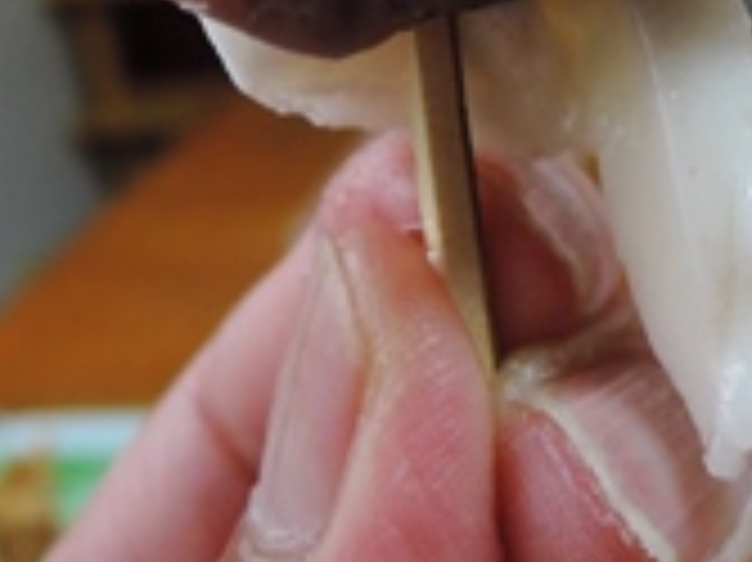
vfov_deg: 19.7
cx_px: 689
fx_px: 1498
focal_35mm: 69
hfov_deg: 27.1
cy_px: -157
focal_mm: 5.1
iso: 180
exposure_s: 1/30
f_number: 2.8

***

What you need to do. Drop every picture, then write out the remaining entries above exactly as they appear.

Answer.
vfov_deg: 19.7
cx_px: 689
fx_px: 1498
focal_35mm: 69
hfov_deg: 27.1
cy_px: -157
focal_mm: 5.1
iso: 180
exposure_s: 1/30
f_number: 2.8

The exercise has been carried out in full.